(Text-based hardware design files)
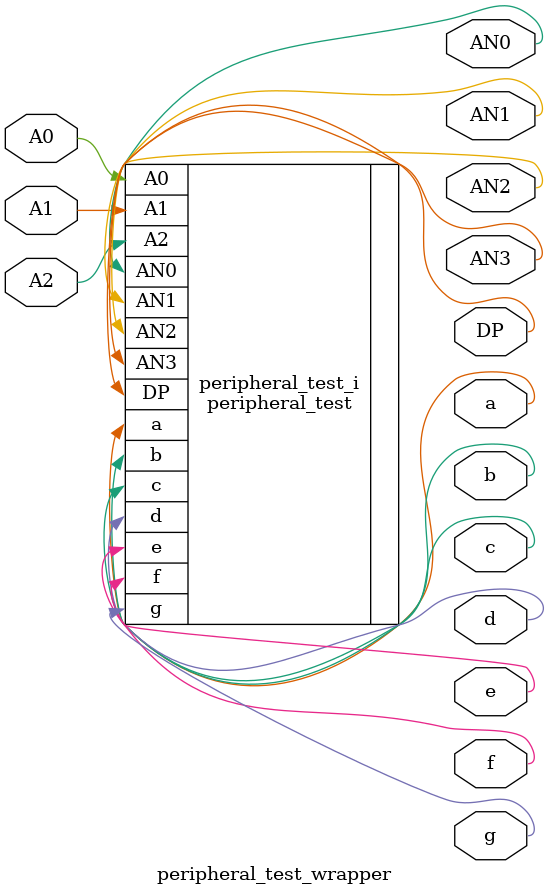
<source format=v>
`timescale 1 ps / 1 ps

module peripheral_test_wrapper
   (A0,
    A1,
    A2,
    AN0,
    AN1,
    AN2,
    AN3,
    DP,
    a,
    b,
    c,
    d,
    e,
    f,
    g);
  input A0;
  input A1;
  input A2;
  output [0:0]AN0;
  output [0:0]AN1;
  output [0:0]AN2;
  output [0:0]AN3;
  output [0:0]DP;
  output a;
  output b;
  output c;
  output d;
  output e;
  output f;
  output g;

  wire A0;
  wire A1;
  wire A2;
  wire [0:0]AN0;
  wire [0:0]AN1;
  wire [0:0]AN2;
  wire [0:0]AN3;
  wire [0:0]DP;
  wire a;
  wire b;
  wire c;
  wire d;
  wire e;
  wire f;
  wire g;

  peripheral_test peripheral_test_i
       (.A0(A0),
        .A1(A1),
        .A2(A2),
        .AN0(AN0),
        .AN1(AN1),
        .AN2(AN2),
        .AN3(AN3),
        .DP(DP),
        .a(a),
        .b(b),
        .c(c),
        .d(d),
        .e(e),
        .f(f),
        .g(g));
endmodule

</source>
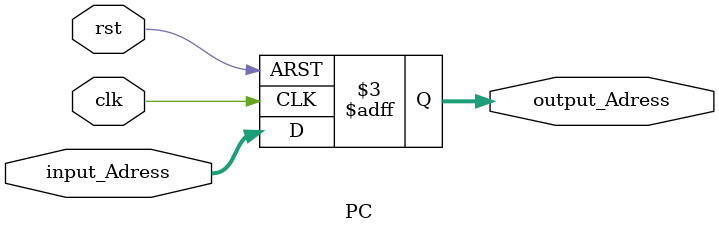
<source format=v>
module PC (
    input   wire    clk,
    input   wire    rst,
    input   wire    [31:0]      input_Adress,

    output  reg    [31:0]       output_Adress
);

    always @(posedge clk or negedge rst)
        begin
            if (!rst)
                begin
                    output_Adress <= 32'd0;
                end
            else
                begin
                    output_Adress <= input_Adress;
                end
        end
    
endmodule


</source>
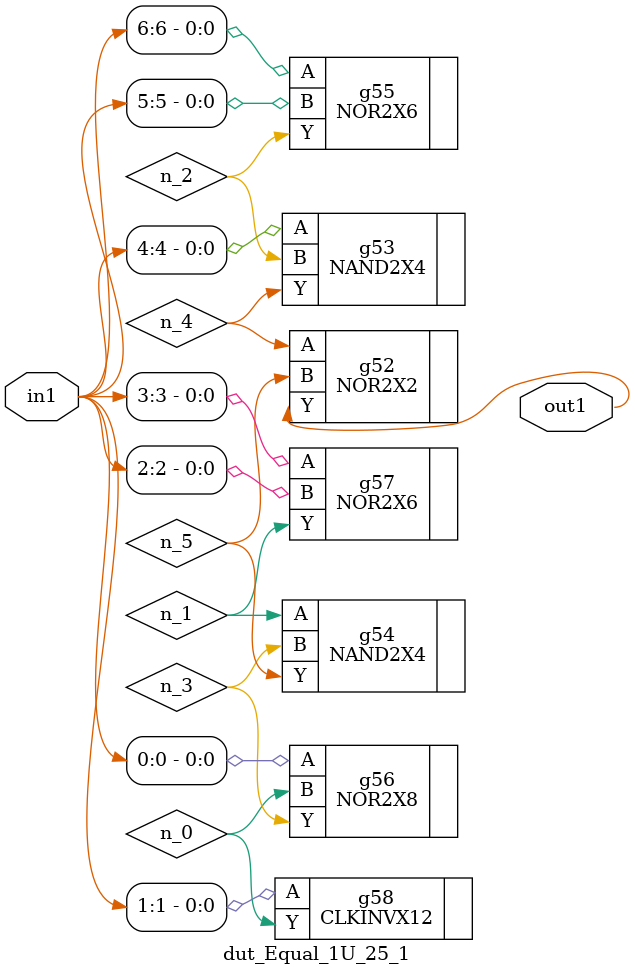
<source format=v>
`timescale 1ps / 1ps


module dut_Equal_1U_25_1(in1, out1);
  input [6:0] in1;
  output out1;
  wire [6:0] in1;
  wire out1;
  wire n_0, n_1, n_2, n_3, n_4, n_5;
  NOR2X2 g52(.A (n_4), .B (n_5), .Y (out1));
  NAND2X4 g54(.A (n_1), .B (n_3), .Y (n_5));
  NAND2X4 g53(.A (in1[4]), .B (n_2), .Y (n_4));
  NOR2X8 g56(.A (in1[0]), .B (n_0), .Y (n_3));
  NOR2X6 g55(.A (in1[6]), .B (in1[5]), .Y (n_2));
  NOR2X6 g57(.A (in1[3]), .B (in1[2]), .Y (n_1));
  CLKINVX12 g58(.A (in1[1]), .Y (n_0));
endmodule



</source>
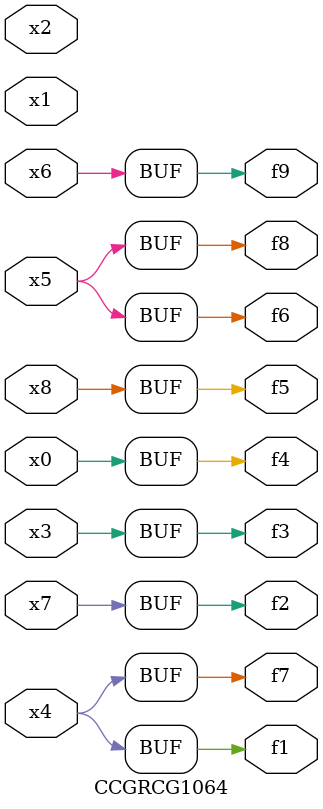
<source format=v>
module CCGRCG1064(
	input x0, x1, x2, x3, x4, x5, x6, x7, x8,
	output f1, f2, f3, f4, f5, f6, f7, f8, f9
);
	assign f1 = x4;
	assign f2 = x7;
	assign f3 = x3;
	assign f4 = x0;
	assign f5 = x8;
	assign f6 = x5;
	assign f7 = x4;
	assign f8 = x5;
	assign f9 = x6;
endmodule

</source>
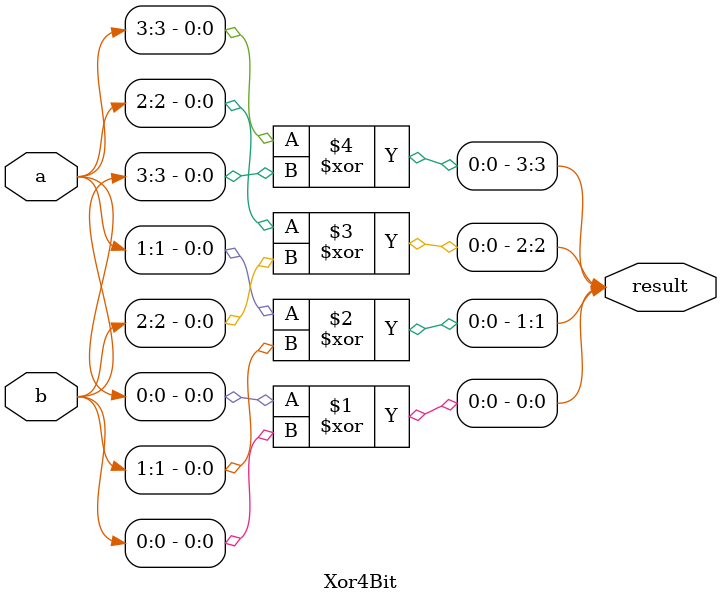
<source format=v>

module Xor4Bit(output[3:0] result,
					input[3:0] a, 
					input[3:0] b);

	xor xor1(result[0], a[0], b[0]);
	xor xor2(result[1], a[1], b[1]);
	xor xor3(result[2], a[2], b[2]);
	xor xor4(result[3], a[3], b[3]);

endmodule 
</source>
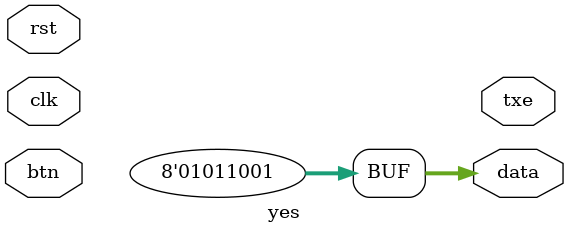
<source format=v>
`timescale 1ns / 1ps

`include "globals.vh"

module yes(
    output [7:0] data,
    output txe,
	 input clk,
	 input rst,
    input btn
    );

assign data = 8'h59;

reg [20:0] counter;
always @(posedge clk)
  if(rst)
    counter <= 21'b0;
  else
    counter <= counter + 1;

assign tx = (counter == 21'b0) & btn;

endmodule

</source>
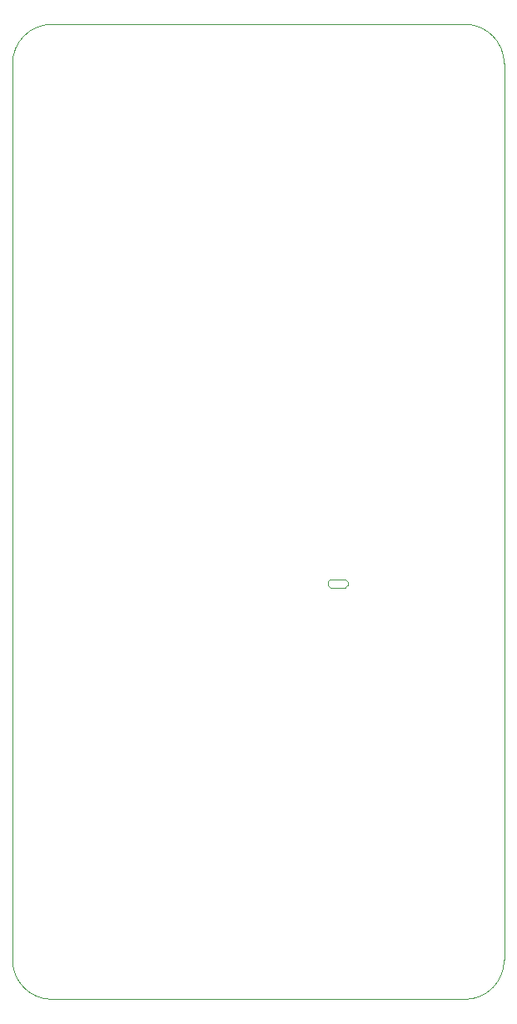
<source format=gm1>
G04 #@! TF.GenerationSoftware,KiCad,Pcbnew,(5.1.2)-1*
G04 #@! TF.CreationDate,2019-06-29T11:53:21-07:00*
G04 #@! TF.ProjectId,joy,6a6f792e-6b69-4636-9164-5f7063625858,rev?*
G04 #@! TF.SameCoordinates,Original*
G04 #@! TF.FileFunction,Profile,NP*
%FSLAX46Y46*%
G04 Gerber Fmt 4.6, Leading zero omitted, Abs format (unit mm)*
G04 Created by KiCad (PCBNEW (5.1.2)-1) date 2019-06-29 11:53:21*
%MOMM*%
%LPD*%
G04 APERTURE LIST*
%ADD10C,0.050000*%
G04 APERTURE END LIST*
D10*
X33900000Y-56400000D02*
G75*
G02X34100000Y-56600000I0J-200000D01*
G01*
X34100000Y-57000000D02*
G75*
G02X33900000Y-57200000I-200000J0D01*
G01*
X32300000Y-57200000D02*
G75*
G02X32100000Y-57000000I0J200000D01*
G01*
X32100000Y-56600000D02*
G75*
G02X32300000Y-56400000I200000J0D01*
G01*
X33900000Y-56400000D02*
X32300000Y-56400000D01*
X34100000Y-57000000D02*
X34100000Y-56600000D01*
X32300000Y-57200000D02*
X33900000Y-57200000D01*
X32100000Y-56600000D02*
X32100000Y-57000000D01*
X0Y-4000000D02*
G75*
G02X4000000Y0I4000000J0D01*
G01*
X4000000Y-99000000D02*
G75*
G02X0Y-95000000I0J4000000D01*
G01*
X50000000Y-95000000D02*
G75*
G02X46000000Y-99000000I-4000000J0D01*
G01*
X46000000Y0D02*
G75*
G02X50000000Y-4000000I0J-4000000D01*
G01*
X46000000Y-99000000D02*
X4000000Y-99000000D01*
X50000000Y-4000000D02*
X50000000Y-95000000D01*
X4000000Y0D02*
X46000000Y0D01*
X0Y-95000000D02*
X0Y-4000000D01*
M02*

</source>
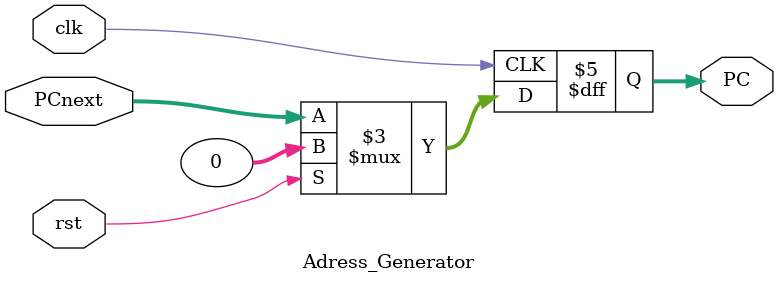
<source format=v>
`timescale 1ns/1ns
module Adress_Generator (
     input rst,clk,input[31:0]PCnext,
    output reg [31:0] PC
);
    always @(posedge clk) begin
        if (rst)
            PC <= 32'd0;
        else
            PC <= PCnext;    
    end 
endmodule

</source>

Job -
Only a number is expected here: how many lines of the records above contain "KiCad".

Response area -
2